Connecting Links with Jamestown and New
England
Following his marriage to Elizabeth Throckmorton,
which displeased the Queen, Raleigh remained out of favor until after
the capture of Cadiz, in 1596, in which he had participated. Upon the
accession of King James I, in 1603, he again lost favor at Court and on
July 16, 1603, was imprisoned in the Tower of London on the charge of
having conspired to place Arabella Stuart on the throne instead of
James. At the trial in November, Raleigh, along with Lords Cobham and
Grey, was convicted and condemned to death. The lives of all three were
dramatically spared at the last minute, but the conviction and sentence
of death against Raleigh were allowed to stand and he remained in prison
in the Tower until 1616.
One consequence of the conviction of Raleigh was the
loss of any rights that he might still have had under the patent of 1584
giving him the sole right to colonize the vast territory called
Virginia. The patent had obligated him to settle Virginia within 6 years
but so long as the mystery of the Lost Colonists remained unsolved,
Raleigh could allege that his colonists might be living somewhere in
Virginia and that in consequence his rights under the Charter of Queen
Elizabeth were still in force. These claims he asserted as late as 1603.
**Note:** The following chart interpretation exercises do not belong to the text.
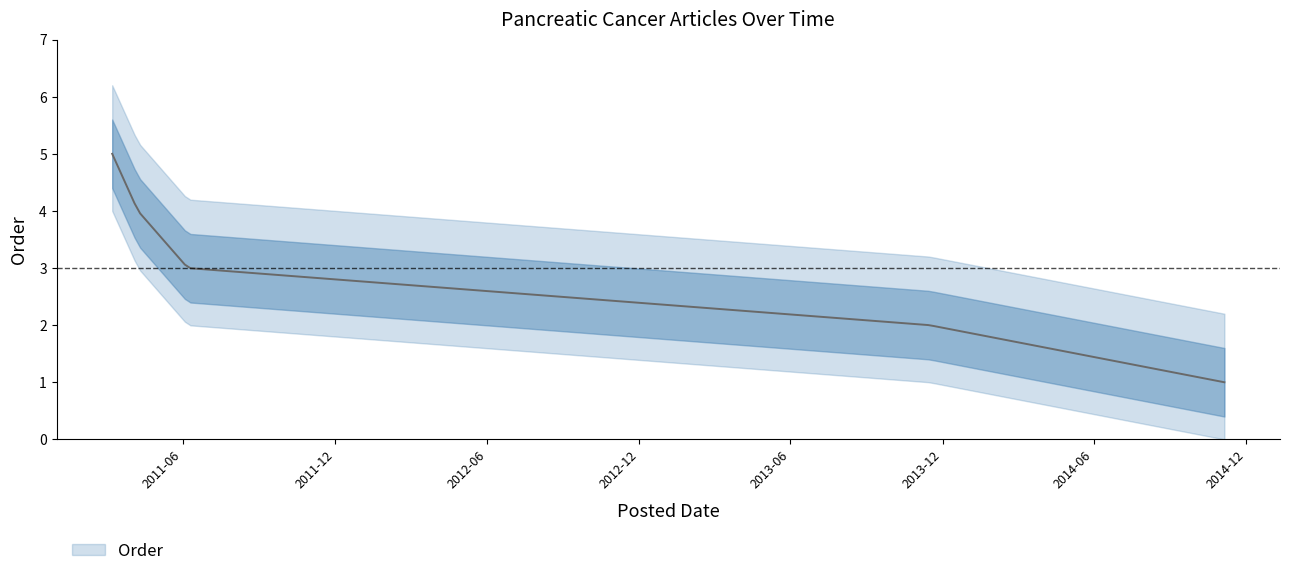

What position from the right is 2011-03-08?

5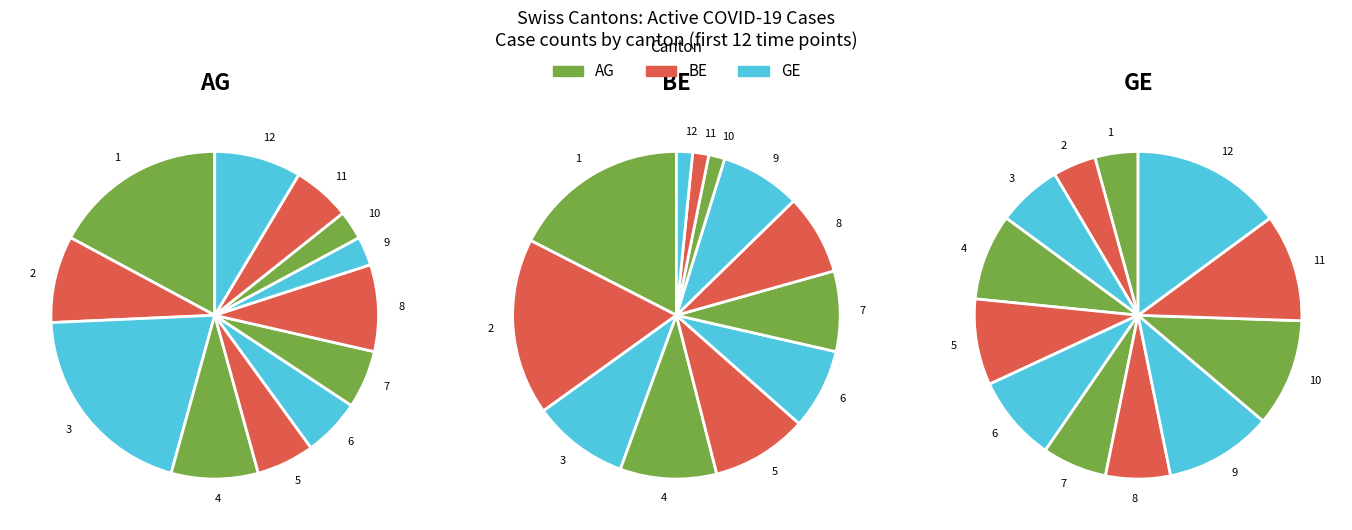

Is there a majority slice in this chart?

No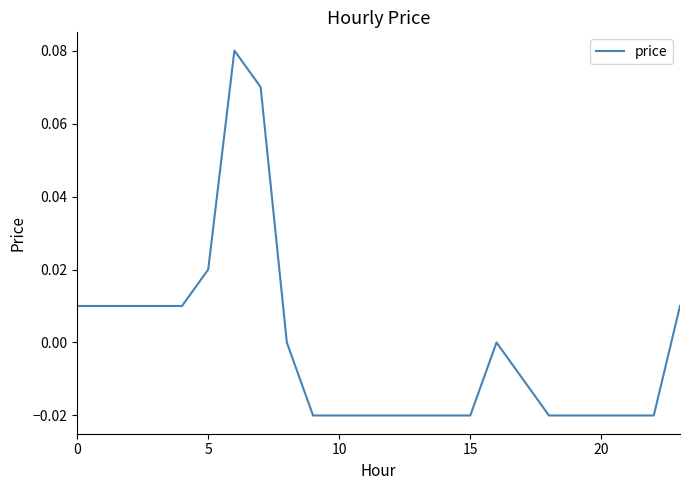

At which label is the value closest to 0?

8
In fact, the abolition of Raleigh's claims appears to have been one of
the outstanding consequences of the Cobham plot trails. Because his
patent was now clearly lost and because of his imprisonment, Raleigh was
unable to participate in the movement that culminated in the settlement
of Virginia in 1607. Yet this movement, and the movement to settle New
England, had close ties with him. Among the leading spirits behind the
later successful Virginian enterprise were Richard Hakluyt and Sir
Thomas Smythe, two of those to whom Raleigh had deeded his interest in
the Lost Colony undertaking on March 7, 1589. Likewise, among the early
leaders of the North Virginia, or Plymouth, group were Raleigh Gilbert
and Sir John Gilbert, sons of Raleigh's half-brother, Sir Humphrey
Gilbert. Raleigh Gilbert participated in the effort to plant a
settlement on the Kennebec River in Maine in 1607 and was a member of
the Plymouth Company as late as 1620.